With a little homework you can see:
Isaiah 64:8 (NIV):
Yet you, LORD, are our Father. We are the clay, you are the potter; we are all the work of your hand.
Psalms 95:6 (NIV):
Come, let us bow down in worship, let us kneel before the Lord our Maker
Psalms 100:3 (NIV):
Know that the Lord is God. It is he who made us, and we are his people, the sheep of his pasture
Jeremiah 51:19 (NIV):
He who is the Portion of Jacob is not like these, for he is the Maker of all things, including the people of his inheritance, the Lord Almighty is his name
So in the OP verse, Isaiah 45:11, it should be clear that and his Maker, the maker of Israel, is another reference to God, the one and only God, the subject of the sentence in this verse. And it should also be clear from these verses that viewing God as our creator, our maker, is an OT theological tenet.

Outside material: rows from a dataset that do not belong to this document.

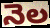
నెల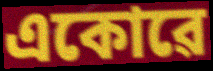
একোৱে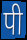
पी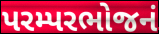
પરમ્પરભોજનંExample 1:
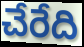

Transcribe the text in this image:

చేరేది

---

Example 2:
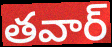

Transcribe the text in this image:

తవార్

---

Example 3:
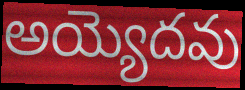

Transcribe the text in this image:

అయ్యెదవు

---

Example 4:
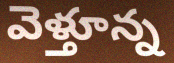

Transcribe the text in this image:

వెళ్తూన్న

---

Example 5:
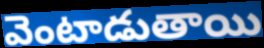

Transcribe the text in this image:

వెంటాడుతాయిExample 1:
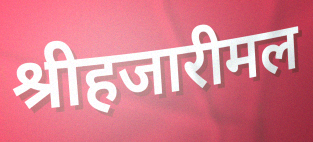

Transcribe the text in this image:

श्रीहजारीमल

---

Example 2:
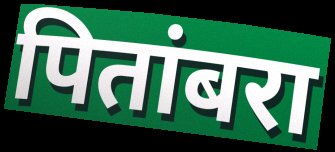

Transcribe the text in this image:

पितांबरा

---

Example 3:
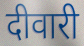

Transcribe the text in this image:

दीवारी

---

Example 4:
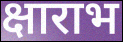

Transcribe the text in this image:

क्षाराभ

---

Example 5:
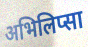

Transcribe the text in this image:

अभिलिप्सा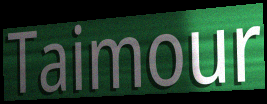
Taimour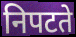
निपटते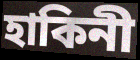
হাকিনীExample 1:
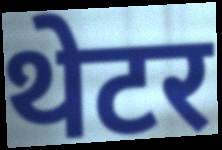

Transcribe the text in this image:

थेटर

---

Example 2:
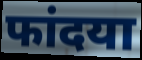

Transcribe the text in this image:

फांदया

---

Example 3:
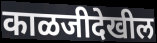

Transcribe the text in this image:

काळजीदेखील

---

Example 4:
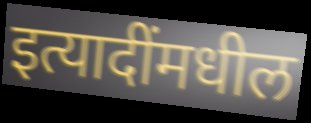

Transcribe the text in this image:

इत्यादींमधील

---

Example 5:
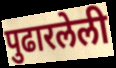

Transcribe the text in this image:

पुढारलेली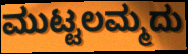
ಮುಟ್ಟಲಮ್ಮದು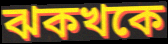
ঝকখকেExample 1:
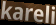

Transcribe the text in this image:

kareli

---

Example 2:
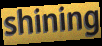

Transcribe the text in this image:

shining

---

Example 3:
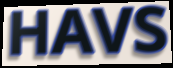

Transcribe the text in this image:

HAVS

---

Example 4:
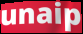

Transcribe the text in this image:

unaip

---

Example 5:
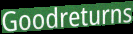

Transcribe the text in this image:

Goodreturns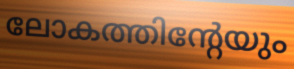
ലോകത്തിന്റേയും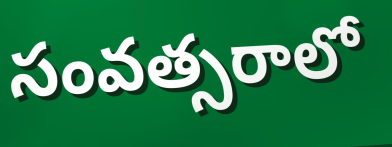
సంవత్సరాలో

The OT books are uniformly about the unity and singularity of God, so any OT translation that looks like it might remotely be hinting otherwise needs careful review.
The MT for this verse is:
כֹּה אָמַר יְהוָה קְדוֹשׁ יִשְׂרָאֵל וְיֹצְרוֹ הָאֹתִיּוֹת שְׁאָלוּנִי עַל בָּנַי וְעַל פֹּעַל יָדַי תְּצַוֻּנִי
The verbs אָמַר, sayeth, שְׁאָלוּנִי, question me, תְּצַוֻּנִי, you would command Me are all singular. The noun forms בָּנַי, my sons, פֹּעַל יָדַי, the work of my hands are singular.
The and in and his maker is necessary in Hebrew (וְיֹצְרוֹ) to prevent the his in his maker from referring to God, as if Israel created God, but this and is superfluous and confusing in the English translation, as the OP indicates. It appears that the NET translators recognized this problem and left out the and for clarity. Yet another example of how over-literal translations can confuse readers.
So, there really isn't any way, or reason, to read his maker as an additional subject persona.